The man, identified by the police as Mohammad Abu Amsha, 26, was the third Palestinian to try to stab Israelis in the West Bank since Saturday, and the second to be fatally shot. He appeared to have acted independently of any Palestinian faction.

The stabbing attacks suggest an uptick of violence by Palestinians who say they feel vulnerable to attack by Israeli security forces and Jewish settlers, particularly since the July 31 firebombing of a home in a West Bank village that killed a Palestinian toddler and his father.

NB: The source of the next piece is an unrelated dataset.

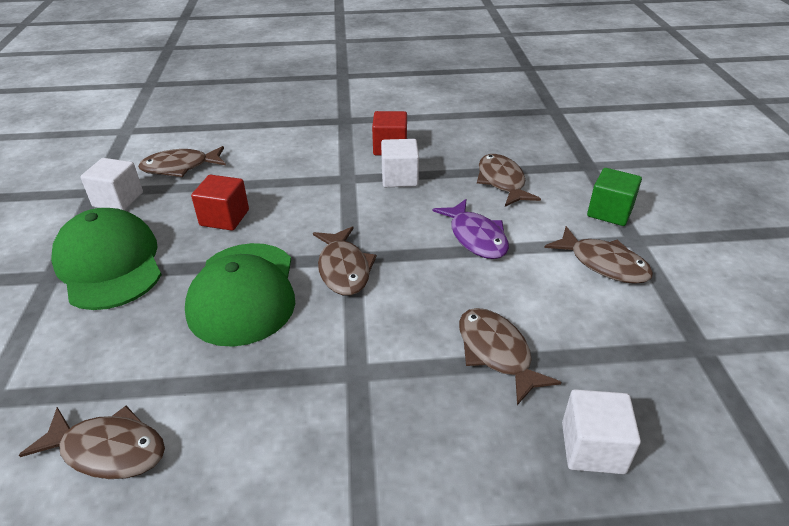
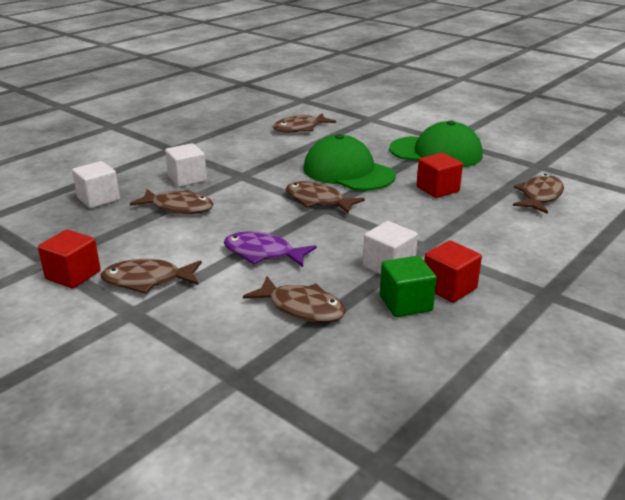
camera: 135 degrees right, 10 degrees down
white cube [80,158,143,211] -> white cube moved to [165,143,207,187]
green cube [587,168,642,226] -> green cube moved to [380,256,437,317]
none -> red cube [38,229,101,289]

“People feel unsafe,” said Diana Buttu, a lawyer who splits her time between the Israeli city of Haifa and Ramallah in the West Bank. “There’s nobody out there to protect them, and they feel very angry about what’s going on.”

“If you go outside Ramallah, to the small villages and towns, they feel totally insecure that the Israelis will come and do something,” Ms. Buttu said.

Individual acts of violence by Palestinians have included driving at Israeli soldiers and civilians, and stabbings. But there have also been dramatic acts of resistance, including a 63-day hunger strike by an imprisoned Palestinian lawyer, Mohammad Allan, to protest his indefinite incarceration.

On Monday, Mr. Allan’s lawyers appealed to the Israeli Supreme Court to release the prisoner, who lost consciousness on Friday and is being kept alive by an artificial respirator and a supply of fluids and nutrients delivered intravenously. His lawyers argue that he does not pose a security threat in his current state.

Israeli prosecutors have offered to release Mr. Allan if he agrees to a four-year exile, said Sawsan Zaher, one of his lawyers. But Ms. Zaher said she could not answer for him. The court is expected to hold another hearing on Wednesday.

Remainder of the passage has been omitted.